Better Rate Limiting in .NET

by Jack on October 17, 2010

in Software Development

Software engineers usually try to make software that does things as quickly as possible. But occasionally we need to limit the rate at which we perform some action. For example, if we’re building a web crawler, we might rein it in so it doesn’t overwhelm a server with rapid-fire HTTP requests.

Sometimes we can get away with just slowing things down by introducing a delay. Have you ever written code like this?

for (var i = 0; i < 1000; i++)
{
    PerformAction();
    Thread.Sleep(500);
}

A delay between action executions is the simplest form of rate limiting, but it’s not very precise. The delay time is based on an estimate of how long the action will take to execute.

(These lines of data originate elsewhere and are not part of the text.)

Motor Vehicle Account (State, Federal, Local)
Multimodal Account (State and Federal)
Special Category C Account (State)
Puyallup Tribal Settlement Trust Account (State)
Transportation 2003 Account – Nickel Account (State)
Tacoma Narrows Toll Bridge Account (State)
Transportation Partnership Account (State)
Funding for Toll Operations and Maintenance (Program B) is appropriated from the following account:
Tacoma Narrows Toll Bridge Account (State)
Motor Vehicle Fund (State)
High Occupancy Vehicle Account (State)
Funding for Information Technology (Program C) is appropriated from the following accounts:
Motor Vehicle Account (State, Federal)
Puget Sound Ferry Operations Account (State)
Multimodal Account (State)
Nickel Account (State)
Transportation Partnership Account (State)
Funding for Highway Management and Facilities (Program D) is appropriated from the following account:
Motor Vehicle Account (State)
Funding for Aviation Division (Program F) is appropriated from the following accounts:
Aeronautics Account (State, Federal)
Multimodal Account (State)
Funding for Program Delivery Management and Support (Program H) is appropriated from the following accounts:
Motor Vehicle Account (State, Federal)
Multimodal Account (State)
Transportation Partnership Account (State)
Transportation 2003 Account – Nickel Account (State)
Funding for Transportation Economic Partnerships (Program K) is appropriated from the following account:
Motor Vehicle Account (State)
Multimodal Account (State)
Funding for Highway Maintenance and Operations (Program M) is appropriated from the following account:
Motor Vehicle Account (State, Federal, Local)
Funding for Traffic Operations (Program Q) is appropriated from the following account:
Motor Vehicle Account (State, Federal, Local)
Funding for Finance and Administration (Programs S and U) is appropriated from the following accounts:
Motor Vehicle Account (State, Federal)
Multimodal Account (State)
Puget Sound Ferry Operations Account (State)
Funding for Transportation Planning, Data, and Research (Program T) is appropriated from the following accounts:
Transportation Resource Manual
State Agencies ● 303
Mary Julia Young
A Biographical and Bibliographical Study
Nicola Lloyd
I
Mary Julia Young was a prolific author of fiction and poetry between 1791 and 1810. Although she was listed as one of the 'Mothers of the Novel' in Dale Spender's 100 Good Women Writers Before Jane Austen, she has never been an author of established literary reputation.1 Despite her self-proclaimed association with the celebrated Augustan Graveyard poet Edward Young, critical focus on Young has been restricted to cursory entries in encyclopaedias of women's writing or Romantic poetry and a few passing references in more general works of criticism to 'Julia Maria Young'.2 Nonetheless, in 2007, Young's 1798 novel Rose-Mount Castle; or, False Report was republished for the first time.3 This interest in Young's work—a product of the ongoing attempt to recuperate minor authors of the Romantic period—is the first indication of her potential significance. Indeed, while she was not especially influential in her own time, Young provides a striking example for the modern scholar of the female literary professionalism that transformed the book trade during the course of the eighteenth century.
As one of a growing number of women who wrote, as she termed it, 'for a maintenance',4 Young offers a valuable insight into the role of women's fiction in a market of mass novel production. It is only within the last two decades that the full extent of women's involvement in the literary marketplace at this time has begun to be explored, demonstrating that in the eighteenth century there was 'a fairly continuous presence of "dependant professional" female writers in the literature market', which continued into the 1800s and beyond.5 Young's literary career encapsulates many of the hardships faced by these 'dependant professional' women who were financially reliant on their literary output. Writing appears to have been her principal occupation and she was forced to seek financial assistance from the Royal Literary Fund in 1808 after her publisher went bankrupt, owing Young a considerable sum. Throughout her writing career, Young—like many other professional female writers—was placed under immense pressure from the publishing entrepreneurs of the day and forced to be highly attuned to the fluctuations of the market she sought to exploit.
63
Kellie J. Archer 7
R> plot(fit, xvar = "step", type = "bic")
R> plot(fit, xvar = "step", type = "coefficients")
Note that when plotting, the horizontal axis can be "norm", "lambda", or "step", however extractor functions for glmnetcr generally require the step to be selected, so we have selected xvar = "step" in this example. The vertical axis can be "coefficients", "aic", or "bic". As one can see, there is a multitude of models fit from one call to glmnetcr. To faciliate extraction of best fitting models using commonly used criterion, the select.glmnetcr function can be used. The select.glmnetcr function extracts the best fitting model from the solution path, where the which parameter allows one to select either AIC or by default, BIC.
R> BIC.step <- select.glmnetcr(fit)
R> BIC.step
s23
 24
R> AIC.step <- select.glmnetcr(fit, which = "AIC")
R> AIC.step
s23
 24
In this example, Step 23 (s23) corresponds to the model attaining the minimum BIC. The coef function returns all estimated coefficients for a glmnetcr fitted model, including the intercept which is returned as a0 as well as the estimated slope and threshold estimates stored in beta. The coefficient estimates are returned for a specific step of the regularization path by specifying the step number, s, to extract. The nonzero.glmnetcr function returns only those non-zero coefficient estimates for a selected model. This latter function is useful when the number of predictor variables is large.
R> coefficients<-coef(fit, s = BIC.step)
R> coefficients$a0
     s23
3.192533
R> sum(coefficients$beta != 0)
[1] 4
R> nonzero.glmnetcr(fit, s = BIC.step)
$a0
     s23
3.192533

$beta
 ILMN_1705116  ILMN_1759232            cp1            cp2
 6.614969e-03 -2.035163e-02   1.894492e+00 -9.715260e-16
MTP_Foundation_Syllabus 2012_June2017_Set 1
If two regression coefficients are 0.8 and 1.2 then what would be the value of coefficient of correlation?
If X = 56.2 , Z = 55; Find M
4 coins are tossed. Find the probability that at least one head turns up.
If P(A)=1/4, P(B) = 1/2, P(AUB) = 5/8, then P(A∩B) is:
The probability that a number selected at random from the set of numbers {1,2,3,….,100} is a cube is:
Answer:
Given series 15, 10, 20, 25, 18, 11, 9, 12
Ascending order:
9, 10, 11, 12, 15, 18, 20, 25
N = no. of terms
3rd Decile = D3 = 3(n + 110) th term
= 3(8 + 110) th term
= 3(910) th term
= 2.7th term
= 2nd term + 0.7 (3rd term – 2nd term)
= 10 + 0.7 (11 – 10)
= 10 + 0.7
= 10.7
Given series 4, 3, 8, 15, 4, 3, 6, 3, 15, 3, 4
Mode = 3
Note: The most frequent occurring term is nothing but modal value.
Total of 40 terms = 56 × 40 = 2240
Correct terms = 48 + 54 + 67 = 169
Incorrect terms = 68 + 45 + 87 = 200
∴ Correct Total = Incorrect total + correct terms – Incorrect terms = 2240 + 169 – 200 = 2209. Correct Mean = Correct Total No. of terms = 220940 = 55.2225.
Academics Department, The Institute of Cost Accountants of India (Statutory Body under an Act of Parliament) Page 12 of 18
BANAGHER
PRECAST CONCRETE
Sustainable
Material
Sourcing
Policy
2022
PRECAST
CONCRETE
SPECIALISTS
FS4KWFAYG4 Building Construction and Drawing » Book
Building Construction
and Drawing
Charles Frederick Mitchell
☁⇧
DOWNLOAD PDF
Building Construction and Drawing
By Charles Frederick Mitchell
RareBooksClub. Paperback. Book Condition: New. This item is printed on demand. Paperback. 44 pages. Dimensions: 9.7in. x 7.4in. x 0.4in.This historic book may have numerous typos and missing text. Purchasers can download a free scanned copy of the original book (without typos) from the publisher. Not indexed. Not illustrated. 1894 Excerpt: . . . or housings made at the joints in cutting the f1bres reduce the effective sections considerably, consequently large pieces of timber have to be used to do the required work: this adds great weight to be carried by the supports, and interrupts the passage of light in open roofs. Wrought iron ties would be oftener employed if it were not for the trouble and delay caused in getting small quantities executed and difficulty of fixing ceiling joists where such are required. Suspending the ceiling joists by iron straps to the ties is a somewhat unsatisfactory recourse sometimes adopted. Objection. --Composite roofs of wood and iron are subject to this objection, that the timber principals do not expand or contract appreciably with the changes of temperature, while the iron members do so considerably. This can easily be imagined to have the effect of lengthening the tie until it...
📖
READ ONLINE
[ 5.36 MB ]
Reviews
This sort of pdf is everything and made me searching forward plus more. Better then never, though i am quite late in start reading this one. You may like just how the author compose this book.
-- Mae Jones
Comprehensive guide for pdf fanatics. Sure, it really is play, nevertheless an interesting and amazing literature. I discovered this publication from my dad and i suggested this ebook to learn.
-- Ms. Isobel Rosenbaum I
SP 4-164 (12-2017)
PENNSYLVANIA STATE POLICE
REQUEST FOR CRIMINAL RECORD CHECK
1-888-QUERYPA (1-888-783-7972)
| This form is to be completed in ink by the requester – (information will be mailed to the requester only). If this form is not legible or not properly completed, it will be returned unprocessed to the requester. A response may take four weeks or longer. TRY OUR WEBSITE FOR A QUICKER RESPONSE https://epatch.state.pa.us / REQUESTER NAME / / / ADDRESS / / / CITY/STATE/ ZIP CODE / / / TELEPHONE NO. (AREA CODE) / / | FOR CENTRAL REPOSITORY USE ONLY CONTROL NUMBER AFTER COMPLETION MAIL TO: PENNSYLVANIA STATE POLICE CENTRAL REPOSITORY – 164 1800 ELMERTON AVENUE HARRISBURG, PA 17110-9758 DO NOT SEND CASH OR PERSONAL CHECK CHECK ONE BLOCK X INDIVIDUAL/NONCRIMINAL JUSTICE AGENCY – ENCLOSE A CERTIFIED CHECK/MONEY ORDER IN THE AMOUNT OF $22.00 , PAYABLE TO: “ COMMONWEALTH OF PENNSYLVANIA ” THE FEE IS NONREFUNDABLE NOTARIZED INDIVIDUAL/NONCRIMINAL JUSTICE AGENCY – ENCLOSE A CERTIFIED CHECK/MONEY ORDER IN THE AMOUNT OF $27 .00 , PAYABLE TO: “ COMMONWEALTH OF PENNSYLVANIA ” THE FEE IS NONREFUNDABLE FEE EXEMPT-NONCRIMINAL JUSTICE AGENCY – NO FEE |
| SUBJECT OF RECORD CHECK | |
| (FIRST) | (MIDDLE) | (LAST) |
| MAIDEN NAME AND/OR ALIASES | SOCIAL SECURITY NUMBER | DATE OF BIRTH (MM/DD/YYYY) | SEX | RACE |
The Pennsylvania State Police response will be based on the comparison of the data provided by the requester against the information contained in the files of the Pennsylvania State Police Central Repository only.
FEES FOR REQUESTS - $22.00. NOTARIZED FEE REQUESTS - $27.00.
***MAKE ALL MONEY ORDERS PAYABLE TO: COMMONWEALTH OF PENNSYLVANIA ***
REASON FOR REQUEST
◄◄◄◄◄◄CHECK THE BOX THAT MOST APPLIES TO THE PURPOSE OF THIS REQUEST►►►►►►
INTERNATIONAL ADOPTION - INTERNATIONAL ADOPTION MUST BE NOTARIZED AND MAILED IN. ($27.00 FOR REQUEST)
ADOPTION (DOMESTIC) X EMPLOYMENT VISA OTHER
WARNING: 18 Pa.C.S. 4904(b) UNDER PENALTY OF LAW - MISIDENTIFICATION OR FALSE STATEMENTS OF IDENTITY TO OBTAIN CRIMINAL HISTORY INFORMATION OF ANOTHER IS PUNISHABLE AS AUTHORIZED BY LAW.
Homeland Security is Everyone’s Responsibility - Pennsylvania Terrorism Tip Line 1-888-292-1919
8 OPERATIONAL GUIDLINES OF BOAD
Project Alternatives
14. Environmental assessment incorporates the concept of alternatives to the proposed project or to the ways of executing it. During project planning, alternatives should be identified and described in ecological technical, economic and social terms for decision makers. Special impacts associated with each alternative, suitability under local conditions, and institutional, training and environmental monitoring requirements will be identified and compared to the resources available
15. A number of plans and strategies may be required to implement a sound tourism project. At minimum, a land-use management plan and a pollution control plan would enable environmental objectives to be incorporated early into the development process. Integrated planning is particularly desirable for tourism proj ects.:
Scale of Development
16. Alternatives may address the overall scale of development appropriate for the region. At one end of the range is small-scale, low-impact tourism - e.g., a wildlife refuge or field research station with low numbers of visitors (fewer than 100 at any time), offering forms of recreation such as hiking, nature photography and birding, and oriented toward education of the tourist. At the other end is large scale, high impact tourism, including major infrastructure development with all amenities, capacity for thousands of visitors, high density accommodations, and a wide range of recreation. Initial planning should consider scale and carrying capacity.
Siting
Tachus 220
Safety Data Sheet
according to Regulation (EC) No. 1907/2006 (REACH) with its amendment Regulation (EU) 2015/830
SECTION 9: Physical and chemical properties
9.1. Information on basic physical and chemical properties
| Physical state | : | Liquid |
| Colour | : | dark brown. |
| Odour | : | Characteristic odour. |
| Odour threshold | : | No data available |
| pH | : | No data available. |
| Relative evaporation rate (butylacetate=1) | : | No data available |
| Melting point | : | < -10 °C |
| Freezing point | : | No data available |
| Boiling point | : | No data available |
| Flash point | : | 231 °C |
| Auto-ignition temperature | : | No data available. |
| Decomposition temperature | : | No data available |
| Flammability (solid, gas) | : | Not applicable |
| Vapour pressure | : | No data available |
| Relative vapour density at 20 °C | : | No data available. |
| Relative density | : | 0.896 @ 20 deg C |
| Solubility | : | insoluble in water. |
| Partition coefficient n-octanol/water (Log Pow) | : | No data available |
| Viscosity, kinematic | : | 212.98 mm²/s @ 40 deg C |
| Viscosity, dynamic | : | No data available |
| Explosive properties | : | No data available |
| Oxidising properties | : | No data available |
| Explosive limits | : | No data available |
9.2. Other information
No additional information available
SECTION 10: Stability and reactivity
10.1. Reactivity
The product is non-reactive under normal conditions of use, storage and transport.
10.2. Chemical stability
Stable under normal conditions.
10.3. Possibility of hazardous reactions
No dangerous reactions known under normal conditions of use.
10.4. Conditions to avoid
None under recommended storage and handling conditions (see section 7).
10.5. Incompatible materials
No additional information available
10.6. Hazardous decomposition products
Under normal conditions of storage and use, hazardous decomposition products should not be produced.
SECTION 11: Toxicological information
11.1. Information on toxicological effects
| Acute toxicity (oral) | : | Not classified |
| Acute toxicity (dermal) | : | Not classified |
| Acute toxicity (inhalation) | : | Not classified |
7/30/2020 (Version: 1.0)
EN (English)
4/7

If the action takes less time than estimated, then we might exceed the rate limit. Or if the action takes more time than estimated, then we might limit performance more than we need to. If the action is very complicated, we may not be able to easily estimate how long it will take. And how would this work if the action is being performed in parallel by multiple threads?

If we need a more precise rate control method, then we could try to limit the number of times we execute the action within distinct windows of time. We count the number of executions until we reach the limit, and then we don’t allow any more until the count is reset to zero at the end of the time window. For example, suppose we’re aiming for a rate limit of 2 per second. The algorithm would allow only two executions between 0.0 and 1.0 seconds, two more between 1.0 and 2.0 seconds, and so on. This algorithm is effective at controlling the average rate, but it allows for bursts up to two times the rate limit. Using the parameters above, it would allow action executions at 0.8, 0.9, 1.1, and 1.2 seconds, which is 4 occurrences in less than half a second!

Yet another possible method is to use a rate limiting algorithm like the Leaky Bucket. Fortunately these aren’t terribly difficult to implement. But, like the algorithm above, they’re really designed for average rate limiting. They usually allow the rate limit to be exceeded for short bursts.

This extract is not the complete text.